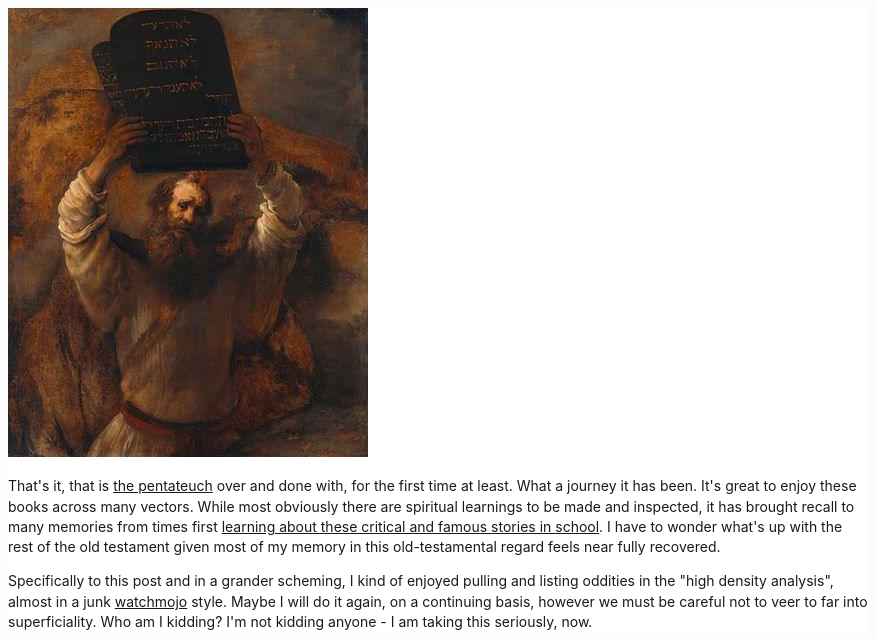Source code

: ![Rembrandt Paints Moses](/assets/img/mosesrembrandt.jpg)

That's it, that is [the pentateuch](https://www.sots.ac.uk/wiki/pentateuch/) over and done with, for the first time at least. What a journey it has been. It's great to enjoy these books across many vectors. While most obviously there are spiritual learnings to be made and inspected, it has brought recall to many memories from times first [learning about these critical and famous stories in school](https://ministry-to-children.com/bible-layout-lesson-two/). I have to wonder what's up with the rest of the old testament given most of my memory in this old-testamental regard feels near fully recovered.

Specifically to this post and in a grander scheming, I kind of enjoyed pulling and listing oddities in the "high density analysis", almost in a junk [watchmojo](https://www.youtube.com/channel/UCaWd5_7JhbQBe4dknZhsHJg) style. Maybe I will do it again, on a continuing basis, however we must be careful not to veer to far into superficiality. Who am I kidding? I'm not kidding anyone - I am taking this seriously, now.




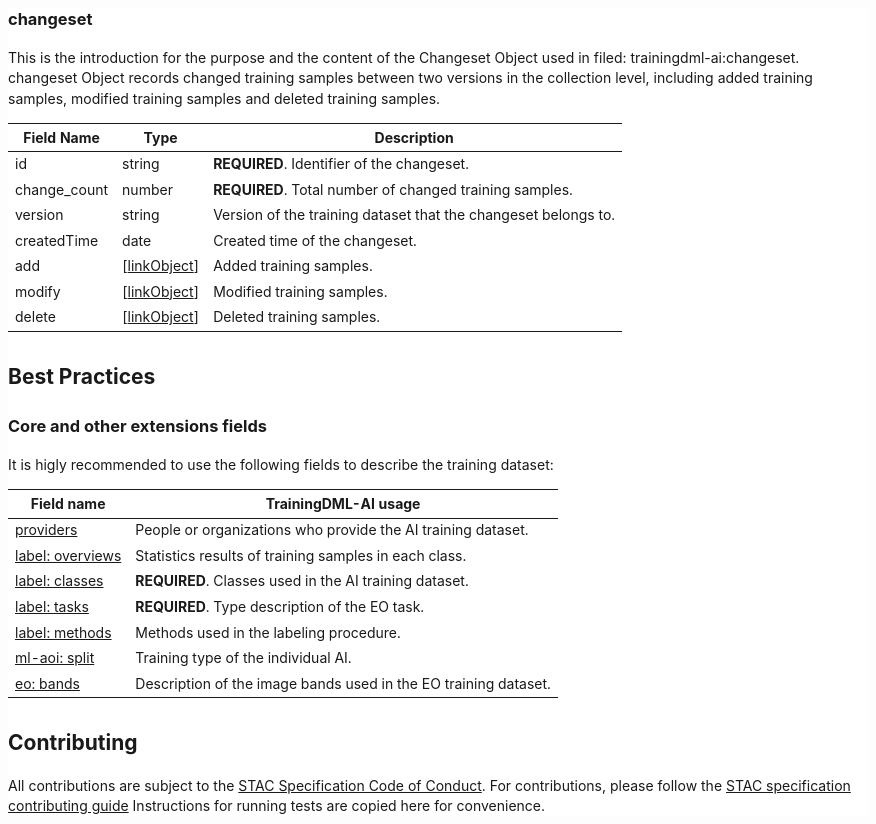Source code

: ### changeset 

This is the introduction for the purpose and the content of the Changeset Object used in filed: trainingdml-ai:changeset. changeset Object records changed training samples between two versions in the collection level, including added training samples, modified training samples and deleted training samples.

| Field Name   | Type                                                         | Description                                                  |
| ------------ | ------------------------------------------------------------ | ------------------------------------------------------------ |
| id           | string                                                       | **REQUIRED**. Identifier of the changeset.                   |
| change_count | number                                                       | **REQUIRED**. Total number of changed training samples.      |
| version      | string                                                       | Version of the training dataset that the changeset belongs to. |
| createdTime  | date                                                         | Created time of the changeset.                               |
| add          | [[linkObject](https://github.com/radiantearth/stac-spec/blob/master/collection-spec/collection-spec.md#link-object)] | Added training samples.                                      |
| modify       | [[linkObject](https://github.com/radiantearth/stac-spec/blob/master/collection-spec/collection-spec.md#link-object)] | Modified training samples.                                   |
| delete       | [[linkObject](https://github.com/radiantearth/stac-spec/blob/master/collection-spec/collection-spec.md#link-object)] | Deleted training samples.                                    |

## Best Practices

### Core and other extensions fields

It is higly recommended to use the following fields to describe the training dataset:

| Field name                                                   | TrainingDML-AI usage                                         |
| ------------------------------------------------------------ | ------------------------------------------------------------ |
| [providers](https://github.com/radiantearth/stac-spec/blob/master/collection-spec/collection-spec.md#provider-object) | People or organizations who provide the AI training dataset. |
| [label: overviews](https://github.com/stac-extensions/label/blob/main/README.md#label-overview-object) | Statistics results of training samples in each class.        |
| [label: classes](https://github.com/stac-extensions/label/blob/main/README.md#class-object) | **REQUIRED**. Classes used in the AI training dataset.       |
| [label: tasks](https://github.com/stac-extensions/label/blob/main/README.md#item-properties) | **REQUIRED**. Type description of the EO task.               |
| [label: methods](https://github.com/stac-extensions/label/blob/main/README.md#item-properties) | Methods used in the labeling procedure.                      |
| [ml-aoi: split](https://github.com/stac-extensions/ml-aoi#item-properties-and-collection-fields) | Training type of the individual AI.                          |
| [eo: bands](https://github.com/stac-extensions/eo#band-object) | Description of the image bands used in the EO training dataset. |

## Contributing

All contributions are subject to the
[STAC Specification Code of Conduct](https://github.com/radiantearth/stac-spec/blob/master/CODE_OF_CONDUCT.md).
For contributions, please follow the
[STAC specification contributing guide](https://github.com/radiantearth/stac-spec/blob/master/CONTRIBUTING.md) Instructions
for running tests are copied here for convenience.
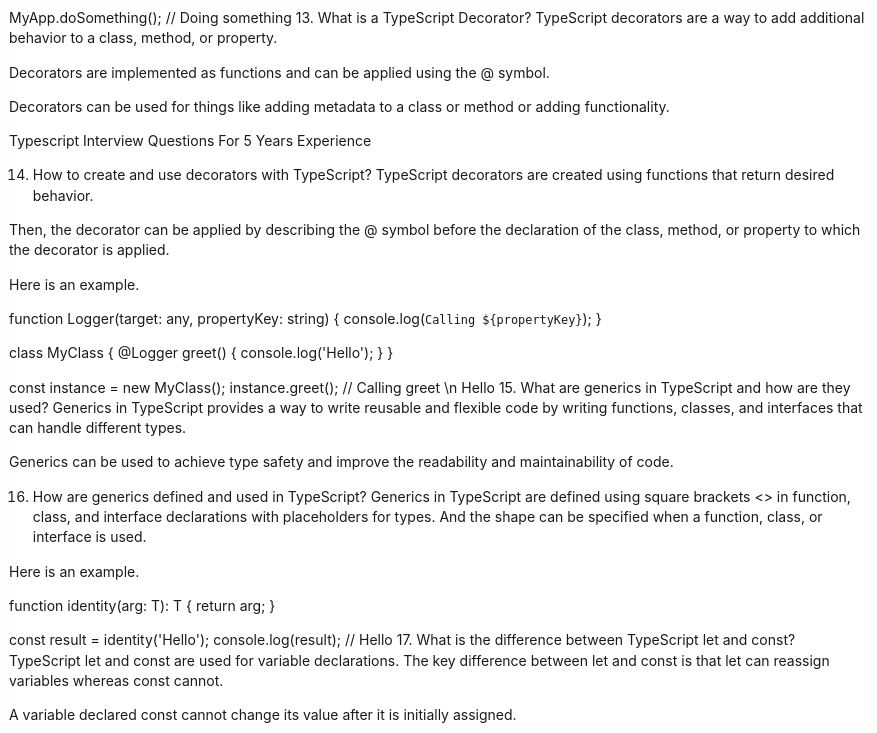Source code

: MyApp.doSomething(); // Doing something
13. What is a TypeScript Decorator?
TypeScript decorators are a way to add additional behavior to a class, method, or property.

Decorators are implemented as functions and can be applied using the @ symbol.

Decorators can be used for things like adding metadata to a class or method or adding functionality.

Typescript Interview Questions For 5 Years Experience

14. How to create and use decorators with TypeScript?
TypeScript decorators are created using functions that return desired behavior.

Then, the decorator can be applied by describing the @ symbol before the declaration of the class, method, or property to which the decorator is applied.

Here is an example.

function Logger(target: any, propertyKey: string) {
  console.log(`Calling ${propertyKey}`);
}

class MyClass {
  @Logger
  greet() {
    console.log('Hello');
  }
}

const instance = new MyClass();
instance.greet(); // Calling greet \n Hello
15. What are generics in TypeScript and how are they used?
Generics in TypeScript provides a way to write reusable and flexible code by writing functions, classes, and interfaces that can handle different types.

Generics can be used to achieve type safety and improve the readability and maintainability of code.

16. How are generics defined and used in TypeScript?
Generics in TypeScript are defined using square brackets <> in function, class, and interface declarations with placeholders for types. And the shape can be specified when a function, class, or interface is used.

Here is an example.

function identity<T>(arg: T): T {
  return arg;
}

const result = identity<string>('Hello');
console.log(result); // Hello
17. What is the difference between TypeScript let and const?
TypeScript let and const are used for variable declarations. The key difference between let and const is that let can reassign variables whereas const cannot.

A variable declared const cannot change its value after it is initially assigned.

* * *

→ Brief: Print the records again exactly, without the pictures.

→ Task solution:
Source code

: ![Rembrandt Paints Moses](/assets/img/mosesrembrandt.jpg)

That's it, that is [the pentateuch](https://www.sots.ac.uk/wiki/pentateuch/) over and done with, for the first time at least. What a journey it has been. It's great to enjoy these books across many vectors. While most obviously there are spiritual learnings to be made and inspected, it has brought recall to many memories from times first [learning about these critical and famous stories in school](https://ministry-to-children.com/bible-layout-lesson-two/). I have to wonder what's up with the rest of the old testament given most of my memory in this old-testamental regard feels near fully recovered.

Specifically to this post and in a grander scheming, I kind of enjoyed pulling and listing oddities in the "high density analysis", almost in a junk [watchmojo](https://www.youtube.com/channel/UCaWd5_7JhbQBe4dknZhsHJg) style. Maybe I will do it again, on a continuing basis, however we must be careful not to veer to far into superficiality. Who am I kidding? I'm not kidding anyone - I am taking this seriously, now.




Source code

: ### changeset 

This is the introduction for the purpose and the content of the Changeset Object used in filed: trainingdml-ai:changeset. changeset Object records changed training samples between two versions in the collection level, including added training samples, modified training samples and deleted training samples.

| Field Name   | Type                                                         | Description                                                  |
| ------------ | ------------------------------------------------------------ | ------------------------------------------------------------ |
| id           | string                                                       | **REQUIRED**. Identifier of the changeset.                   |
| change_count | number                                                       | **REQUIRED**. Total number of changed training samples.      |
| version      | string                                                       | Version of the training dataset that the changeset belongs to. |
| createdTime  | date                                                         | Created time of the changeset.                               |
| add          | [[linkObject](https://github.com/radiantearth/stac-spec/blob/master/collection-spec/collection-spec.md#link-object)] | Added training samples.                                      |
| modify       | [[linkObject](https://github.com/radiantearth/stac-spec/blob/master/collection-spec/collection-spec.md#link-object)] | Modified training samples.                                   |
| delete       | [[linkObject](https://github.com/radiantearth/stac-spec/blob/master/collection-spec/collection-spec.md#link-object)] | Deleted training samples.                                    |

## Best Practices

### Core and other extensions fields

It is higly recommended to use the following fields to describe the training dataset:

| Field name                                                   | TrainingDML-AI usage                                         |
| ------------------------------------------------------------ | ------------------------------------------------------------ |
| [providers](https://github.com/radiantearth/stac-spec/blob/master/collection-spec/collection-spec.md#provider-object) | People or organizations who provide the AI training dataset. |
| [label: overviews](https://github.com/stac-extensions/label/blob/main/README.md#label-overview-object) | Statistics results of training samples in each class.        |
| [label: classes](https://github.com/stac-extensions/label/blob/main/README.md#class-object) | **REQUIRED**. Classes used in the AI training dataset.       |
| [label: tasks](https://github.com/stac-extensions/label/blob/main/README.md#item-properties) | **REQUIRED**. Type description of the EO task.               |
| [label: methods](https://github.com/stac-extensions/label/blob/main/README.md#item-properties) | Methods used in the labeling procedure.                      |
| [ml-aoi: split](https://github.com/stac-extensions/ml-aoi#item-properties-and-collection-fields) | Training type of the individual AI.                          |
| [eo: bands](https://github.com/stac-extensions/eo#band-object) | Description of the image bands used in the EO training dataset. |

## Contributing

All contributions are subject to the
[STAC Specification Code of Conduct](https://github.com/radiantearth/stac-spec/blob/master/CODE_OF_CONDUCT.md).
For contributions, please follow the
[STAC specification contributing guide](https://github.com/radiantearth/stac-spec/blob/master/CONTRIBUTING.md) Instructions
for running tests are copied here for convenience.
Source code

: MyApp.doSomething(); // Doing something
13. What is a TypeScript Decorator?
TypeScript decorators are a way to add additional behavior to a class, method, or property.

Decorators are implemented as functions and can be applied using the @ symbol.

Decorators can be used for things like adding metadata to a class or method or adding functionality.

Typescript Interview Questions For 5 Years Experience

14. How to create and use decorators with TypeScript?
TypeScript decorators are created using functions that return desired behavior.

Then, the decorator can be applied by describing the @ symbol before the declaration of the class, method, or property to which the decorator is applied.

Here is an example.

function Logger(target: any, propertyKey: string) {
  console.log(`Calling ${propertyKey}`);
}

class MyClass {
  @Logger
  greet() {
    console.log('Hello');
  }
}

const instance = new MyClass();
instance.greet(); // Calling greet \n Hello
15. What are generics in TypeScript and how are they used?
Generics in TypeScript provides a way to write reusable and flexible code by writing functions, classes, and interfaces that can handle different types.

Generics can be used to achieve type safety and improve the readability and maintainability of code.

16. How are generics defined and used in TypeScript?
Generics in TypeScript are defined using square brackets <> in function, class, and interface declarations with placeholders for types. And the shape can be specified when a function, class, or interface is used.

Here is an example.

function identity<T>(arg: T): T {
  return arg;
}

const result = identity<string>('Hello');
console.log(result); // Hello
17. What is the difference between TypeScript let and const?
TypeScript let and const are used for variable declarations. The key difference between let and const is that let can reassign variables whereas const cannot.

A variable declared const cannot change its value after it is initially assigned.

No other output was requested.